The country’s ballooning national debt stands at P15.48 trillion by the end of June 2024, representing a 9.4 percent increase from P14.15 trillion during the same period in 2023. In the first half of 2024, the ratio of debt to GDP was 60.9 percent, while the proposed budget would be 22.1 percent of GDP.

Next year, the government needs more money to pay off its maturing debts. Taxpayers will cough up P876.7 billion for debt payments, or 13.8 percent of the 2025 budget.

The lion’s share of the Department of Budget and Management’s (DBM) spending priority will go to social services (P2.121 trillion or 33.4 percent of the budget) and economic services (P1.853 trillion or 29.2 percent), for a total of 62.6 percent. The rest will go to general public services (P1.083 trillion or 17.1 percent), defense (P419.3 billion or 6.6 percent), and debt burden (P876.7 billion or 13.8 percent).

Pandemic spending coupled with a paralyzed economy in 2020 through 2021 resulted in a total debt of P13.4 trillion in 2022, the year in which President Rodrigo Duterte’s term ended and President Ferdinand Marcos Jr.’s administration began. Research by Inquirer.net puts the government’s outstanding debt at P12.79 trillion in mid-2022.

 

Sen. Grace Poe, chair of the Senate finance committee, has pledged that senators will scrutinize the government’s spending program “as guardians of the public purse.” Poe warned that the Marcos administration’s “borrow, borrow, borrow” strategy should be an exception rather than the norm, as the bigger the debt, the higher the interest to be paid.

 

Source: Advocacy, Communications, and Training Service Department of Budget and Management (www.dbm.gov.ph)


Read more: Maturing COVID loans push PH debt to limit: Did we benefit?


Is the Philippine government capable of managing an ever-increasing annual national budget that only leads to higher debt levels?

This question is timely given the budget season that started this month.

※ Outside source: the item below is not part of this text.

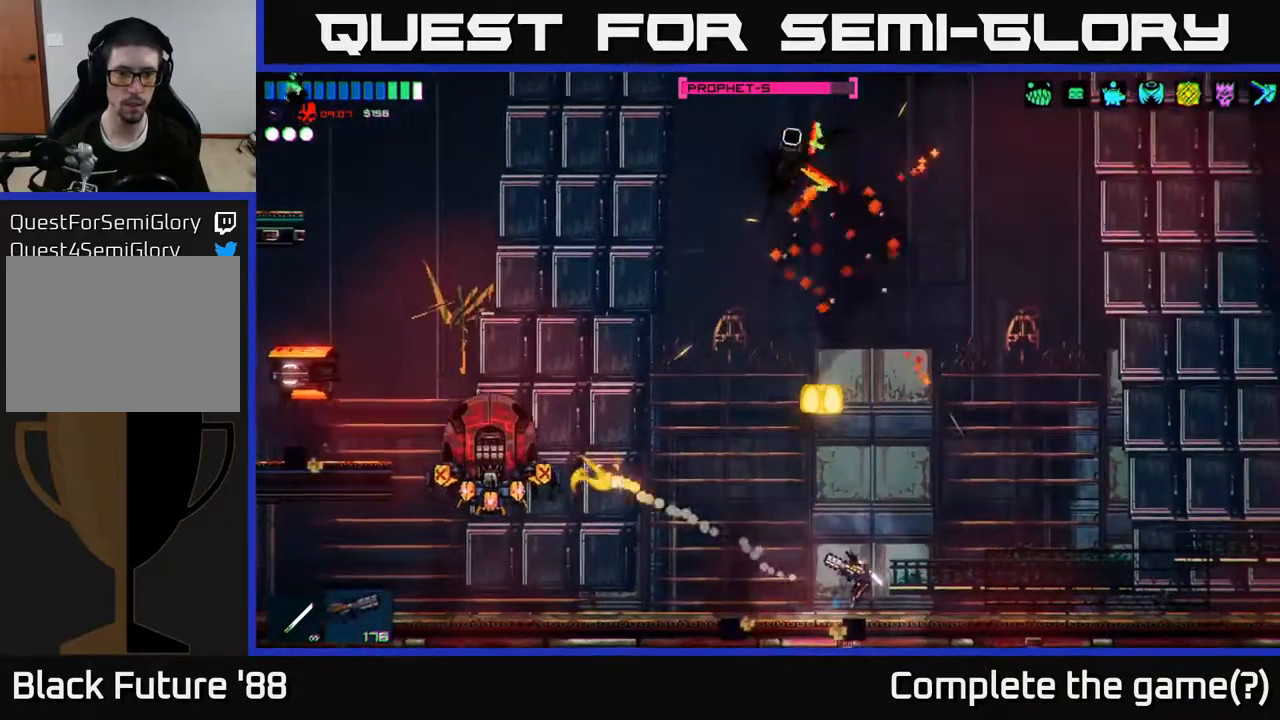
{"buttons": ["R2"], "left_stick": "left", "right_stick": "left", "events": [[17, "left_stick", "left"], [267, "right_stick", "left"]]}
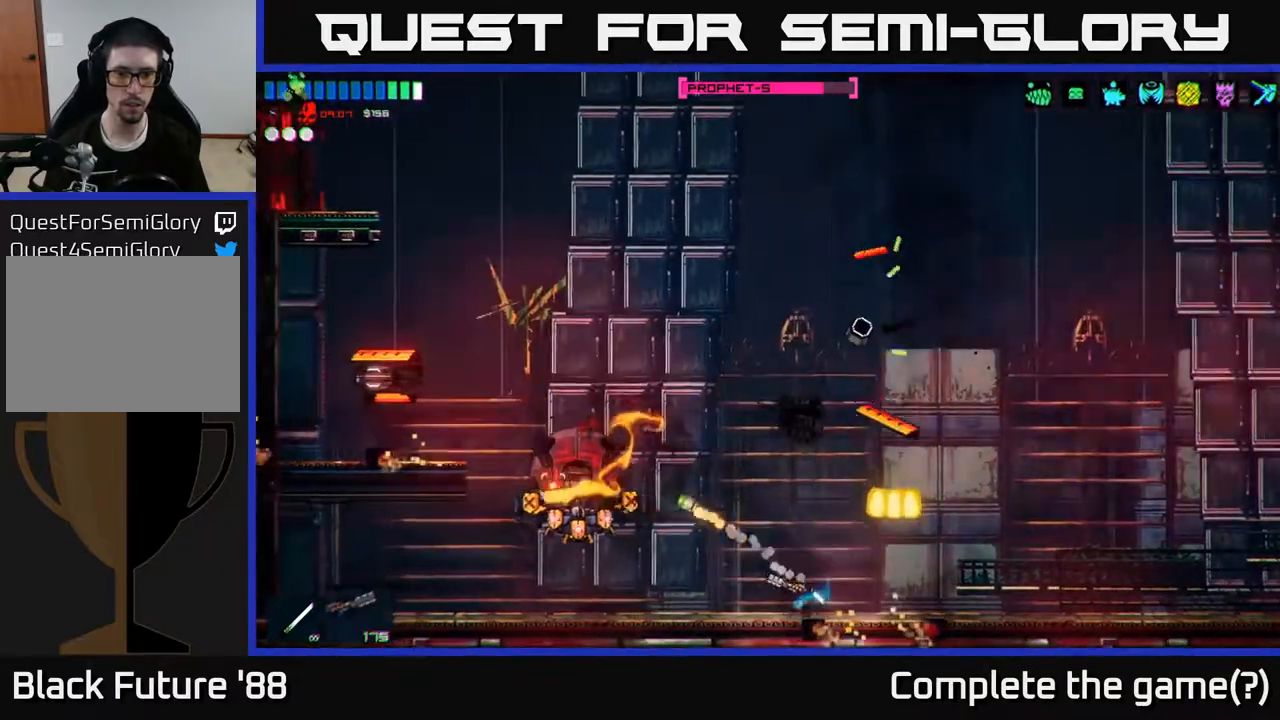
{"buttons": ["A"], "left_stick": "right", "right_stick": "left", "events": [[17, "left_stick", "center"], [50, "A", "down"], [67, "R2", "up"], [200, "left_stick", "up"], [267, "left_stick", "right"], [317, "A", "up"], [433, "A", "down"]]}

The House of Representatives has started committee hearings on the proposed budget bill for next year that contains the expenditure program of the government. The Senate met with the Development Budget Coordination Committee (DBCC) two weeks ago and is conducting parallel hearings while waiting for the budget bill, which is now being scrutinized by the House.

Chaired by Budget Sec. Amenah Pangandaman, the DBCC is composed of the secretaries of four member agencies: DBM, NEDA, Department of Finance (DOF) and the Office of the President (OP). Their duties include resource allocation and management (DBM), revenue generation and debt management (DOF), overall macroeconomic policy (NEDA), and presidential oversight (OP). The Bangko Sentral ng Pilipinas serves as a resource institution responsible for monetary measures and policies.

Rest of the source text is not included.